Dow Escalante said...

Great reply! I think the Lord will clean up his house when it comes to a point when the USA church is truly persecuted. Look at Church history and look at how rapidly the home church movement has grown the Kindgom of God because of the oppression of their government. Lord strengthen your servants that serve in small congregations and raise up strong, healthy, unselfish leaders from within the fold!

Dow Escalante said...

Mike,
Thank you for your message. I agree with you, so what is the answer? Do you think it would be healthy for the local church to raise up it's own leaders, but within the context of their denominational umbrella? I think it would be easier to structure a "servant leadership" mentality for anyone being trained for leadership within the church. I also think that maybe it would be healthy to have lay leadership and full time leadership train as together as much as possible. Of course you would need to have folks willing to do this, but I think it could help curb the "professional" vs "lay" mentality that exists in so many of our churches. I agree also with Meggans remarks. I have worked in full time ministry in the past. I've worked in small congregations under 300 and I've worked in congregations with weekly attendance peaking at 5000. In both circumstances, big or small, I was always asked to taken on more responsibility than what I was originally hired for.
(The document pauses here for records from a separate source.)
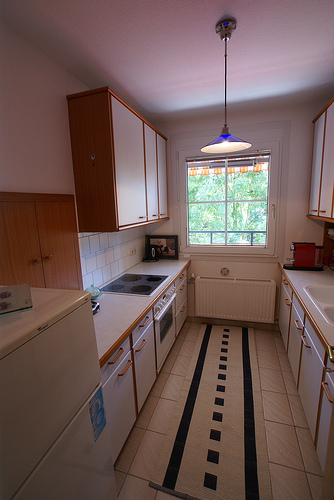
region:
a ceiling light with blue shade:
[198, 22, 252, 154]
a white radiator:
[195, 274, 276, 323]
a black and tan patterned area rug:
[150, 322, 273, 497]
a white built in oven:
[153, 282, 177, 373]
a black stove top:
[98, 271, 167, 296]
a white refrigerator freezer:
[0, 284, 118, 498]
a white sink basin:
[302, 281, 333, 329]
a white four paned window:
[187, 158, 267, 246]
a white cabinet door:
[110, 95, 147, 226]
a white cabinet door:
[144, 118, 160, 220]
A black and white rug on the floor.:
[196, 319, 254, 494]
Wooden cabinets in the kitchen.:
[63, 98, 169, 234]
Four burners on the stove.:
[110, 271, 157, 302]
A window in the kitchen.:
[192, 152, 277, 250]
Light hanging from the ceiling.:
[213, 13, 260, 157]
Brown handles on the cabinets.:
[109, 357, 142, 379]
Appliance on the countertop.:
[275, 231, 328, 276]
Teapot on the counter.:
[138, 238, 163, 266]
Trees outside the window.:
[198, 179, 267, 231]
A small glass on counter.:
[86, 285, 106, 302]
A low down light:
[199, 11, 257, 166]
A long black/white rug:
[133, 315, 283, 486]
I love our Lords Church so it's easy to say yes to the needs but like she said, it burns families out and the losers end up being the family members of the staff.
You've certainly started a great conversation and I hope it continues.

Mike Demastus said...

@Dow I think there needs to be a paradigm shift in not only our colleges but in our churches as well. We are the ones who have fractured ministry into ways that may be more efficient to approach but is not necessarily biblical in its approach. We have youth ministers and children's ministers and worship ministers and small group ministers and so on. But we don't see such breakdowns in Scripture. What those fractures have created are turf wars in essence. Youth ministers won't do children's ministry and children's ministers won't do small group ministry and so on. With so many ministers peeing on their turf we have a church that ends up smelling like urine (pardon my crassness). I believe we need to re-embrace ministry to the whole family. For instance, when Paul wrote the letter to the Ephesians. In chapter six when he said, "Children, obey your parents..." those children he was addressing were in the assembly hearing the reading of that letter. They weren't shipped off into another room to have their own specialized focus in ministry. I think we need to work at coming back towards holistic ministry and training in that manner in our colleges and in our churches.

Dow Escalante said...

Amen Mike. I see your point.

Gary K Fair, Barn Hunter said...

For some time now I have been troubled by two trends I see in the churches today. 1. the shift toward the church operating as a buinsess venture, modeled after secular business practices. 2. finding ourselves in that secular mindset within the church, the church (Christians) absorb that mindset taking it from the assembly into their lives the remaining six f=days of the week. The result? Little difference is visible between how the church operates and how the world does. Even less difference between the way Christians live life and the ways non-belivers live theirs. I believe the Word speaks clearly that Christ's followers are to stand as a light to the world, not to blend in with it. The extent to which the Bible Colleges (oh, excuse me, Bible Universities) have contributed to these trends, I have no clue, but I suspect that the desire to "serve" in the megachurch vs. the 300 and under church is born there and training toward that end is there as well.